Astronauts Shane Kimbrough of NASA and Thomas Pesquet of the European Space Agency (ESA) have completed their spacewalk upgrade of the international space station, installing the new iROSA roll-out solar arrays.
It cost about $100 million to install the six Redwire-produced arrays. The new arrays are expected to add more than 120kW in capacity, which will increase the station’s power generation by 20-30%.
The previous arrays had been designed for a 15-year service life, but had been continually operating since December 2000. Although they were functioning well, the older arrays were showing signs of degradation, as expected.
The duration of the spacewalk was scheduled to last six and a half hours, and ended up totaling seven hours fifteen minutes, with the astronauts utilizing their battery powered suits to traverse the exterior of the station. Kimbrough experienced some errors with his suit’s status display, including a reading of a spike in the pressure reading. After resetting his suit, the data stabilized, but the delay will cause the two astronauts to return for another spacewalk to complete the deployment.
Before the new array can begin supplying power, the spacewalkers will need to install electrical cables and drive the final two bolts, thus allowing the panels to unfurl into the deployed position.

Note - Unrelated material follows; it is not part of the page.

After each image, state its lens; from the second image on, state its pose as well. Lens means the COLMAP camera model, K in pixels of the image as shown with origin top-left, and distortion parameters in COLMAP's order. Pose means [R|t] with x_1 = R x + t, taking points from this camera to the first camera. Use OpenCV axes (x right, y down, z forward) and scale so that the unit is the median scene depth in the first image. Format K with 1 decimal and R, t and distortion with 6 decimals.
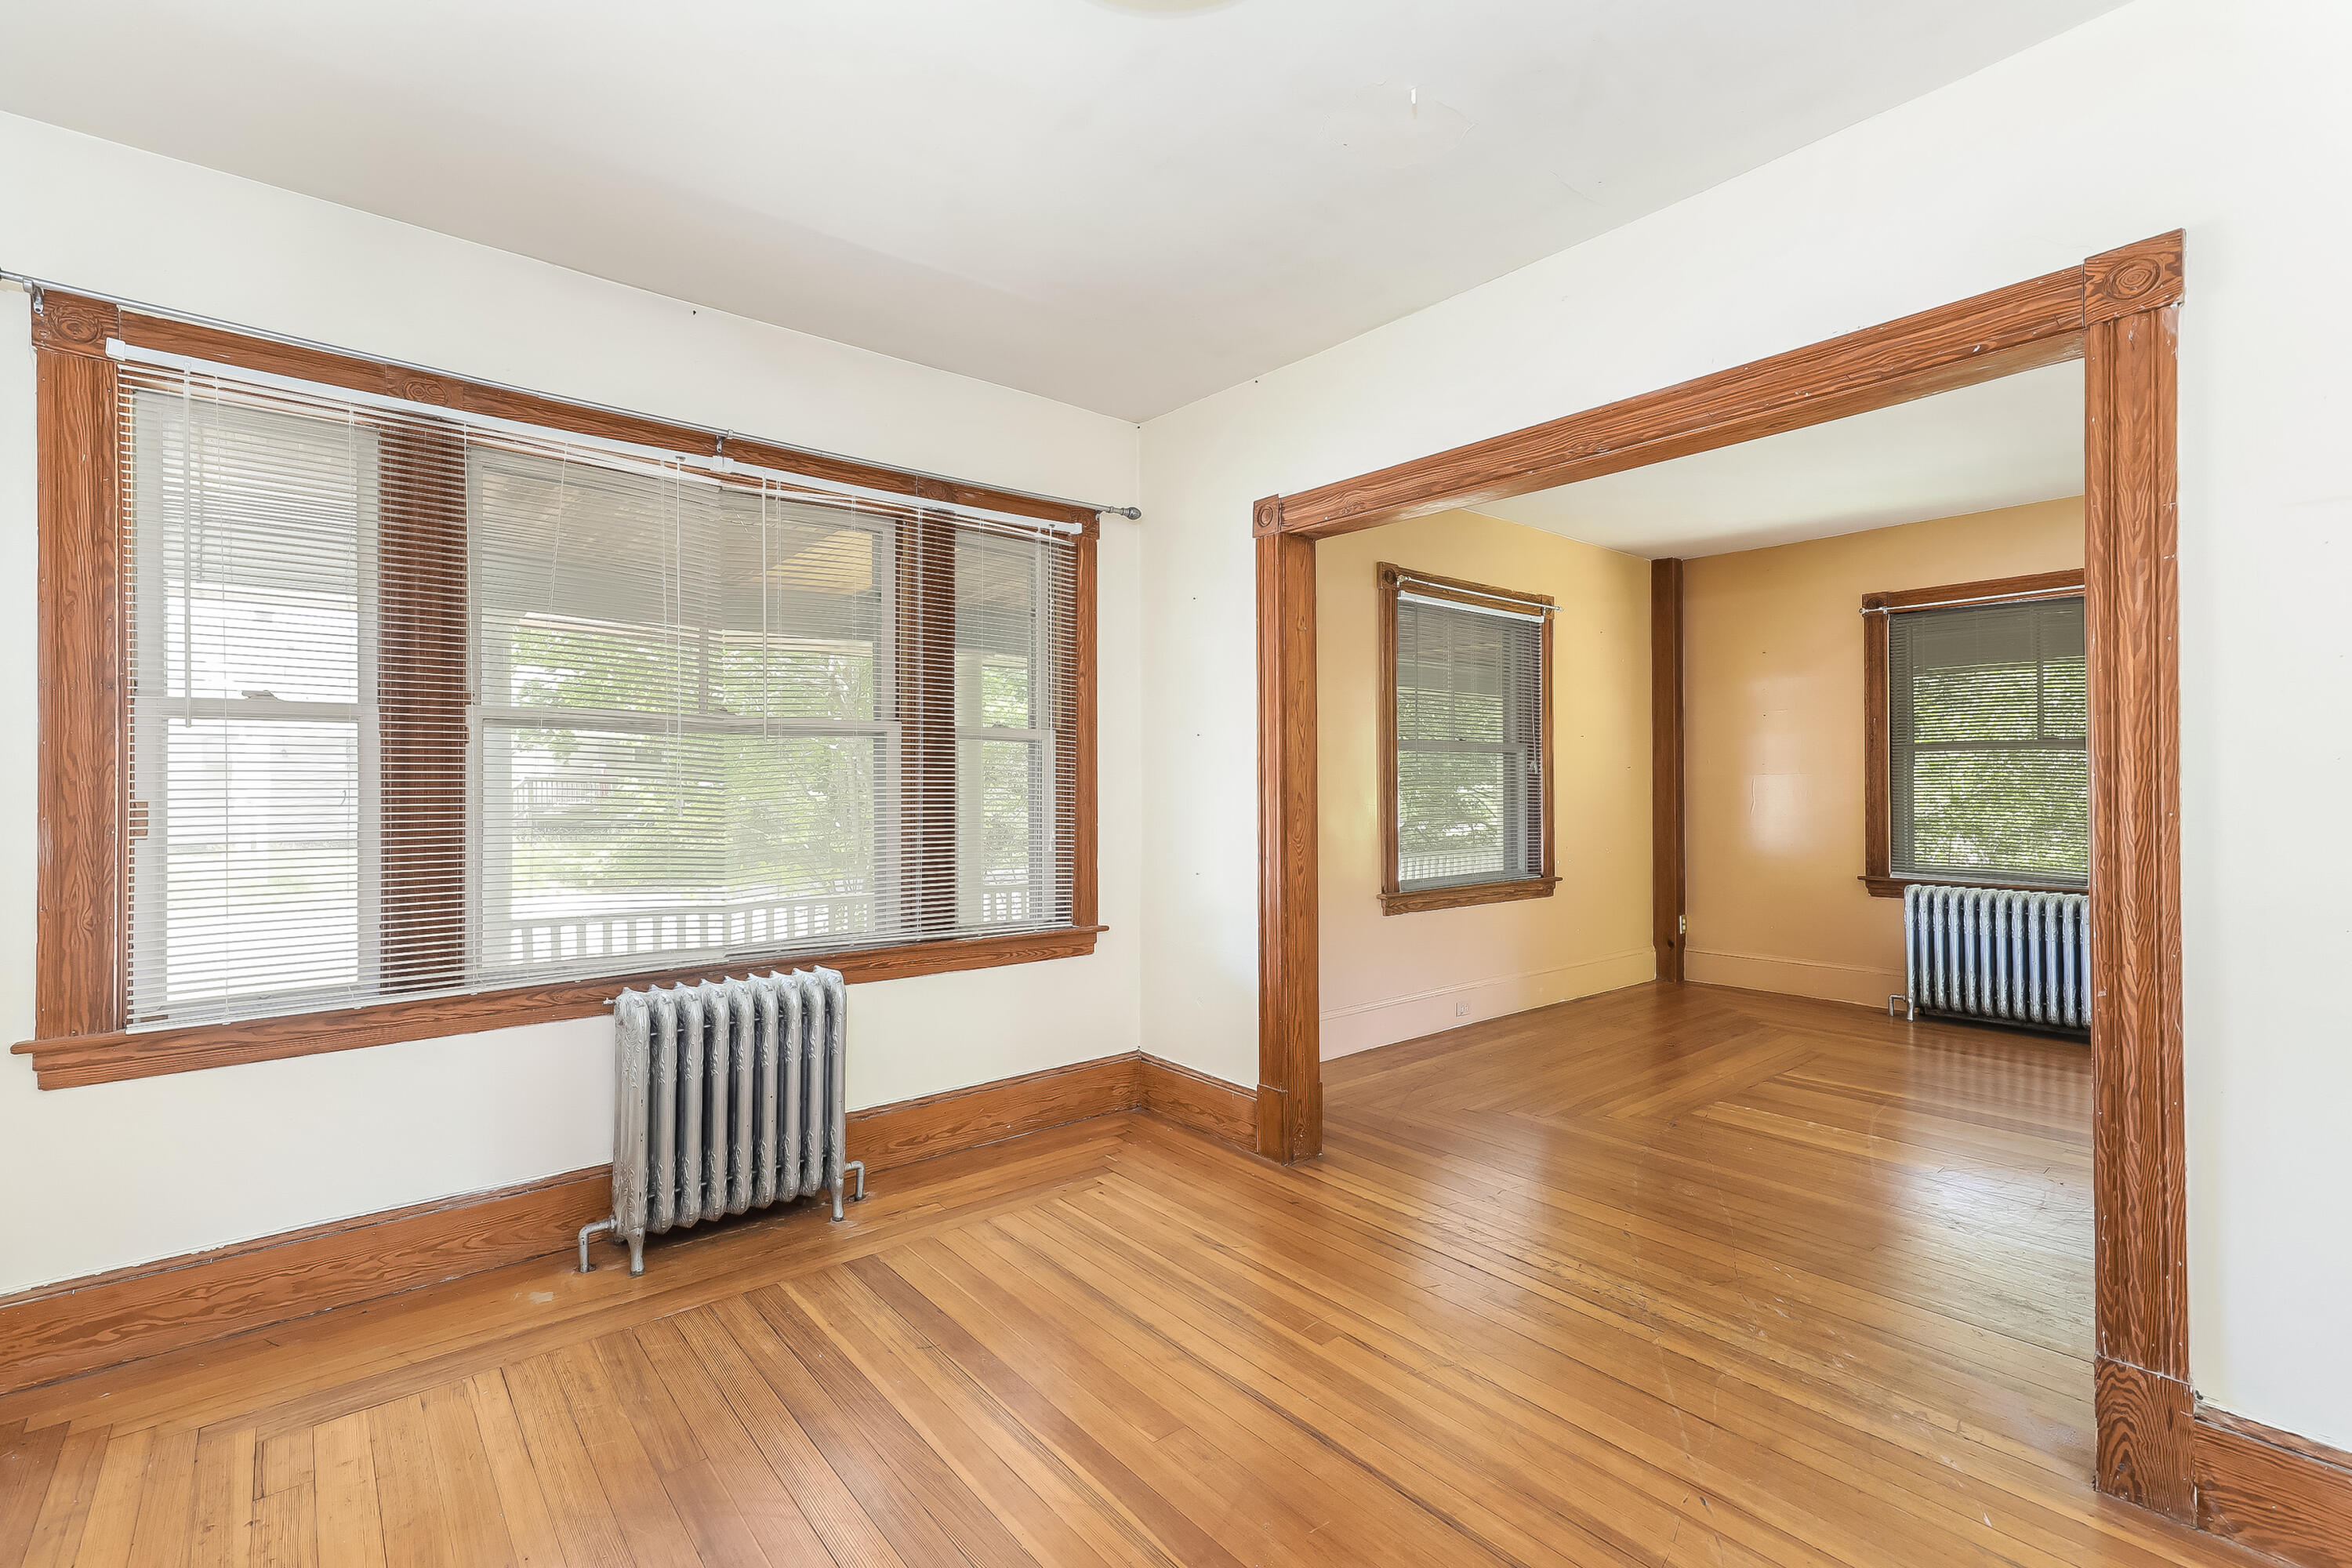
lens RADIAL K [[1105.3, 0, 1134.9], [0, 1105.3, 775.4], [0, 0, 1]] dist [0.041958, 0.000130]
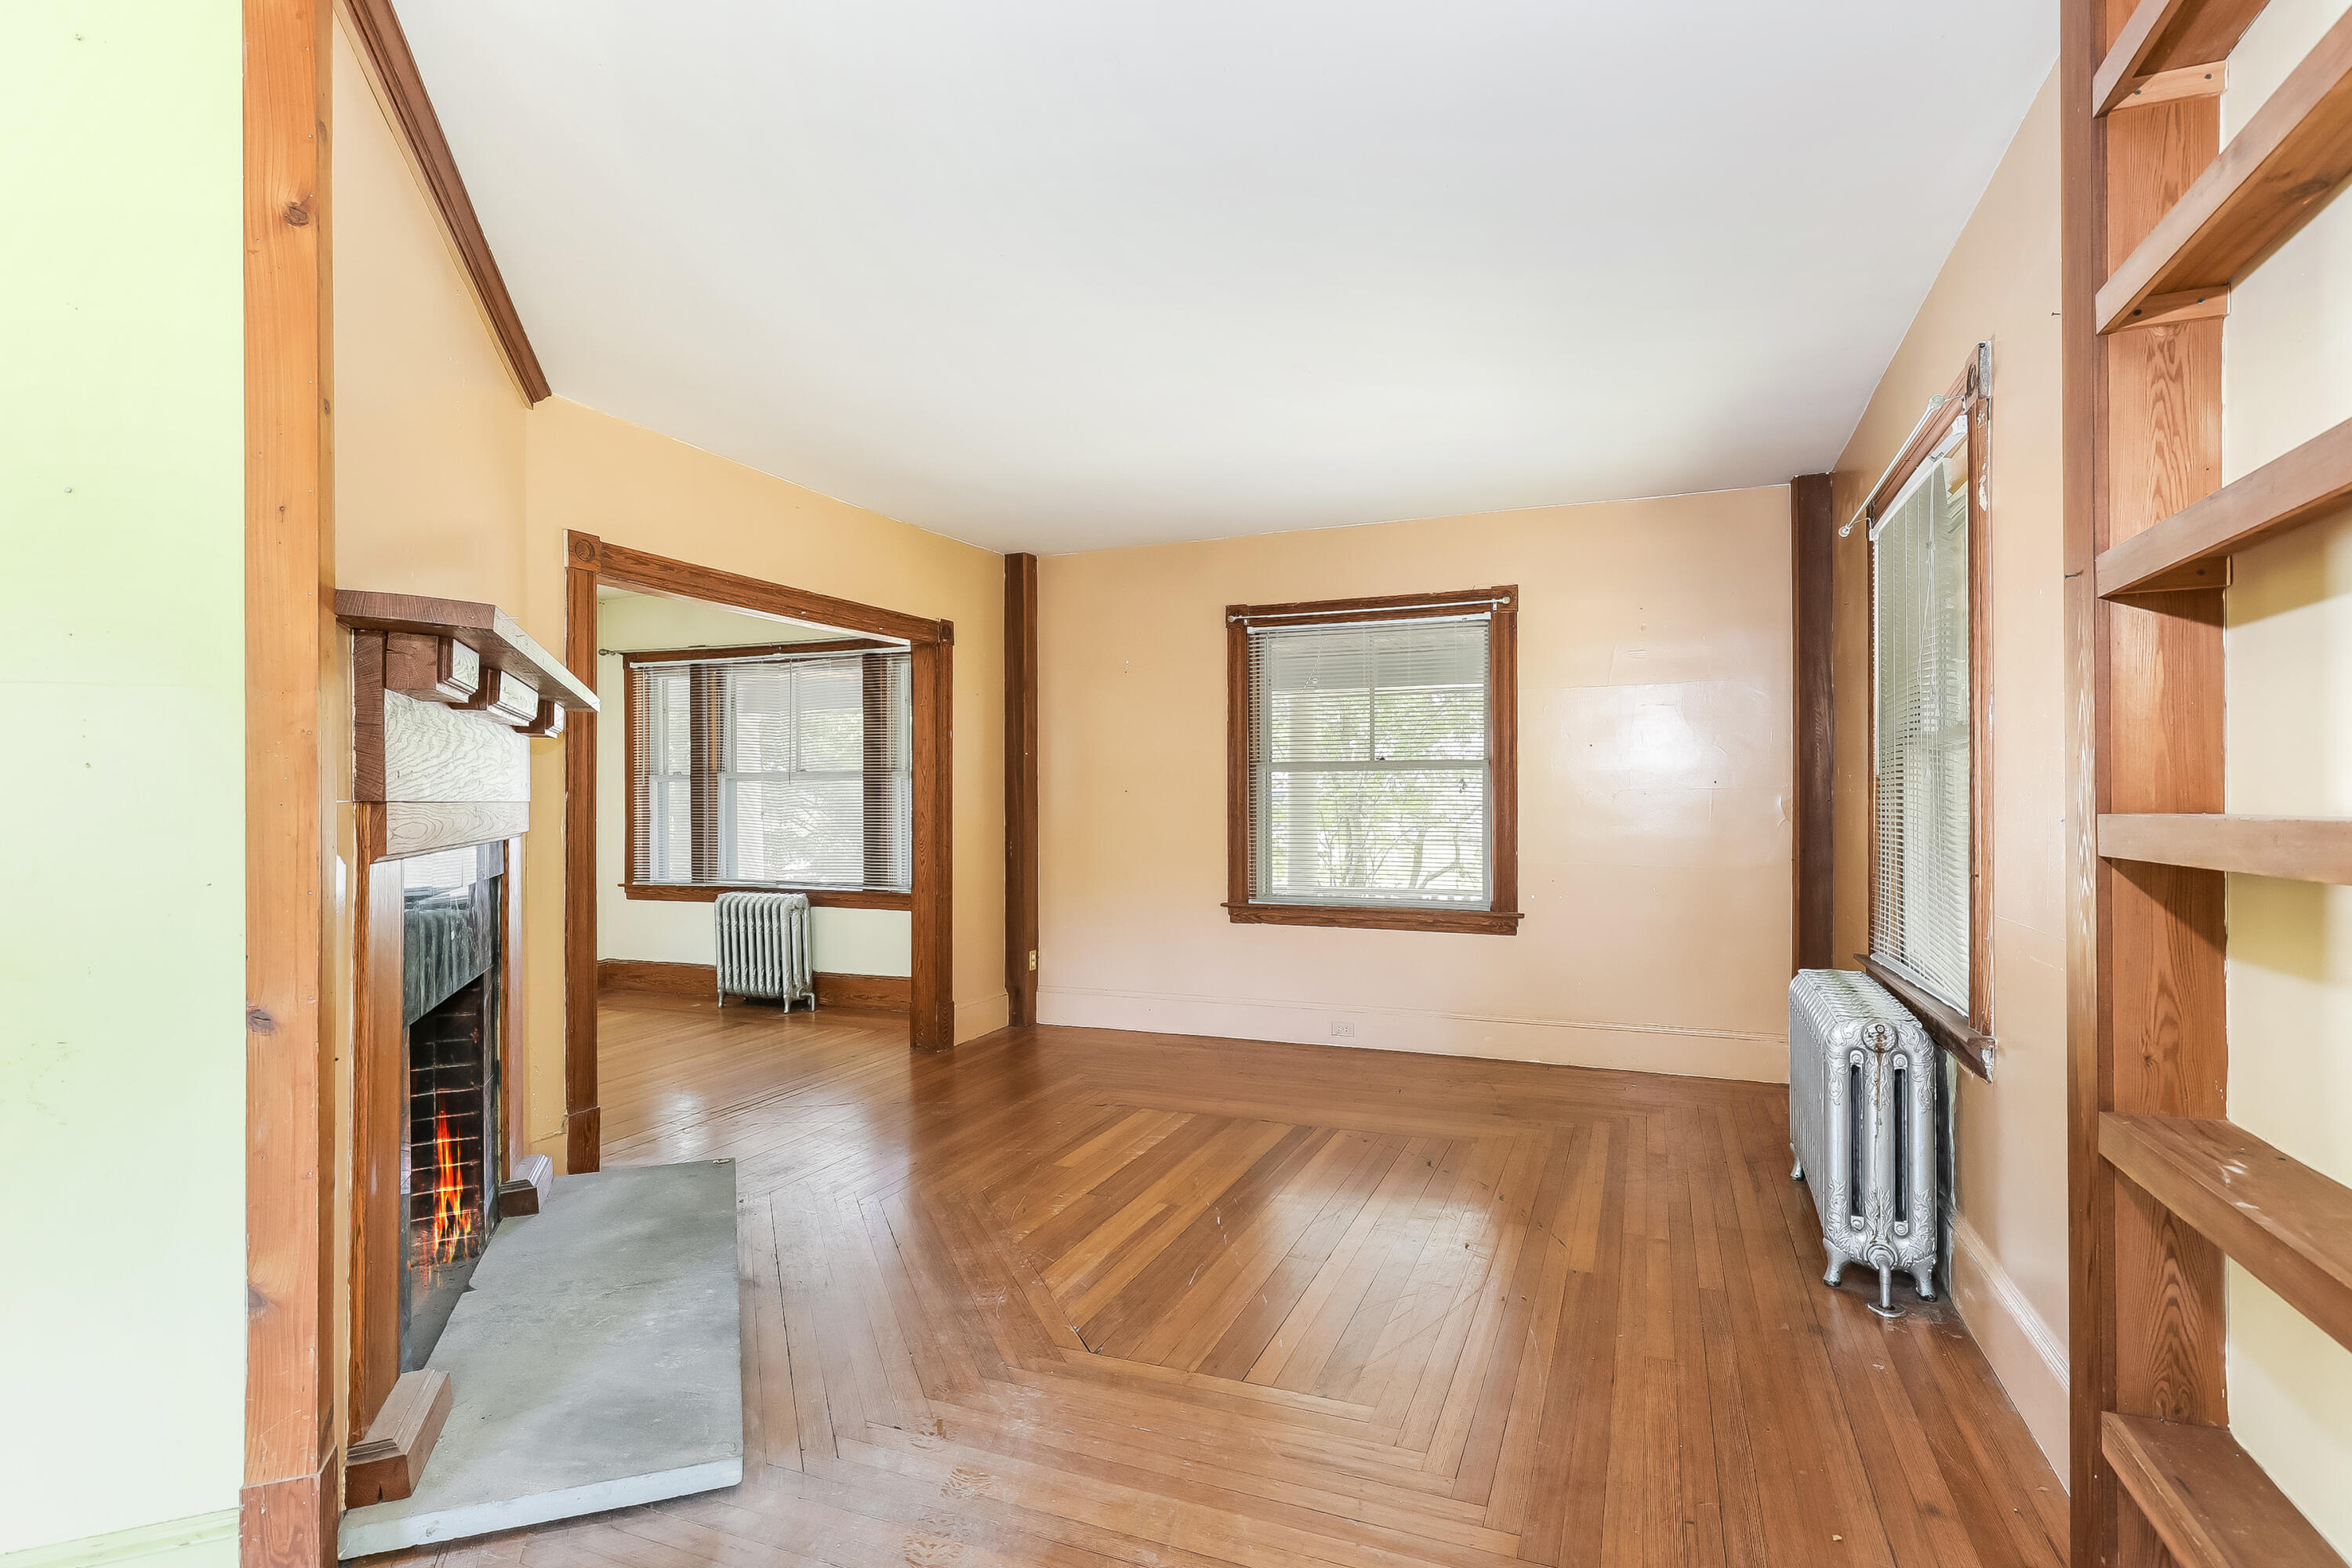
lens RADIAL K [[1113.6, 0, 1175.6], [0, 1113.6, 801.2], [0, 0, 1]] dist [-0.000258, -0.000071]
pose [[0.436383, -0.008345, -0.899722, 1.819340], [0.011283, 0.999929, -0.003802, 0.010777], [0.899690, -0.008493, 0.436446, 0.691814]]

This will take place on June 20th, and can be viewed live on NASA’s website.
This is the third spacewalk Kimbrough and Pesquet have conducted in tandem, following two 2017 expeditions in which the astronauts replaced the orbiting laboratory’s nickel-hydrogen batteries with new lithium-ion batteries.
This report was changed on 6/18, adding details about the technical errors in one astronaut’s spacesuit, and removing the word “successful” from the headline.